Aug 22, 2019
The First Image of a Black Hole
- 14:00 to 15:30
- Seminar
- Max Planck Research Group (Final Theory Program)
- Heino Falcke (Radboud University, Nijmegen)
The research group Historical Epistemology of the Final Theory Program is pleased to invite you to its next open seminar that will take place on Thursday, August 22, at 14:00, at the Villa seminar room (V005). This time our guest is Heino Falcke, professor of radio astronomy at the Radboud University in Nijmegen (the Netherlands), chair of the science council of the Event Horizon Telescope, member of the royal Netherlands academy for arts and science, knight in the order of the Dutch lion, and recipient of the Spinoza price, the highest science award of the Netherlands. The topic of Heino Falcke’s talk is "The First Image of a Black Hole."

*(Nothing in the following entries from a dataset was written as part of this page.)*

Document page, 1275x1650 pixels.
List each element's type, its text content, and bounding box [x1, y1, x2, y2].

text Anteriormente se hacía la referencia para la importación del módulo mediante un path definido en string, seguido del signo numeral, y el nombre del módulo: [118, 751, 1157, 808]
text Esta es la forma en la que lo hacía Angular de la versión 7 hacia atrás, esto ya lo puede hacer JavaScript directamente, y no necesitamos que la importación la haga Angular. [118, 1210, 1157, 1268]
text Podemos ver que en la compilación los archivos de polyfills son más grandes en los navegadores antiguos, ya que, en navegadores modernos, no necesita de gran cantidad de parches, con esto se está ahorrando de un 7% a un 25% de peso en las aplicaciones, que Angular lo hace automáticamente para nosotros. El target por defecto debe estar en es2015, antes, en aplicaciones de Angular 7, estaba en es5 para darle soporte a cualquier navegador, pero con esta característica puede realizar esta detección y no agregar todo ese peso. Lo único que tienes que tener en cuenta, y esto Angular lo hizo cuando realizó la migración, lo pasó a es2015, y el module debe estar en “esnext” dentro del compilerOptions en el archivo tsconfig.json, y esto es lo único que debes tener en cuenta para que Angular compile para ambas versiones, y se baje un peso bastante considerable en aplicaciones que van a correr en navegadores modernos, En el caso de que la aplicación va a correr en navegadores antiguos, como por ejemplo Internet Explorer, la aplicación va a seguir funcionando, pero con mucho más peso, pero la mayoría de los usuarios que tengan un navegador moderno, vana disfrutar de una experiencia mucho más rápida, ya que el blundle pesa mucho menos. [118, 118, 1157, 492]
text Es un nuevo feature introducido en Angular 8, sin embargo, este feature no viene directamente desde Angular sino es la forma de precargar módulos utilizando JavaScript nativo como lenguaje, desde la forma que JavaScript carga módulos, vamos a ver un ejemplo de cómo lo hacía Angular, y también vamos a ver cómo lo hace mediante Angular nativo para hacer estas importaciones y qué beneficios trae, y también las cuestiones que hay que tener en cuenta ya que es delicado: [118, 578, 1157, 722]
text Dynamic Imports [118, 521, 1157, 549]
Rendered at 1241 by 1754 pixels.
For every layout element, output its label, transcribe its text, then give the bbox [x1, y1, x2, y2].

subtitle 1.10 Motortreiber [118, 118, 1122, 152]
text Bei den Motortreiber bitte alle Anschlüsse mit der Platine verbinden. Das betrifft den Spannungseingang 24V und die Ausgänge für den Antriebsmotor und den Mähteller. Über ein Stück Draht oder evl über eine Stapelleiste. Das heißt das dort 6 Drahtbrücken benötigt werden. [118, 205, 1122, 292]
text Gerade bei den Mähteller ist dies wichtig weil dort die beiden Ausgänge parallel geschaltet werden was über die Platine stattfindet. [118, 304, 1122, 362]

MPIWG, Harnackstraße 5, 14195 Berlin, Germany
Contact and Registration
Open to all, no registration required.
Abstract
One of the most bizarre, but perhaps also most fundamental predictions of Einstein’s theory of general relativity are black holes. They are extreme concentrations of matter with a gravitational attraction so strong, that not even light can escape. The inside of black holes is shielded from observations by an event horizon, a virtual one-way membrane through which matter, light and information can enter but never leave. This loss of information, however, contradicts some basic tenets of quantum physics. Does such an event horizon really exist? What are its effects on the ambient light and surrounding matter? How does a black hole really look? Can one see it? Indeed, recently we have made the first image of a black hole and detected its dark shadow in the radio galaxy M87 with the global Event Horizon Telescope experiment. Detailed supercomputer simulations faithfully reproduce these observations. Simulations and observations together provide strong support for the notion that we are literally looking into the abyss of the event horizon of a supermassive black hole. The talk will review the latest results of the Event Horizon Telescope, its scientific implications and future expansions of the array.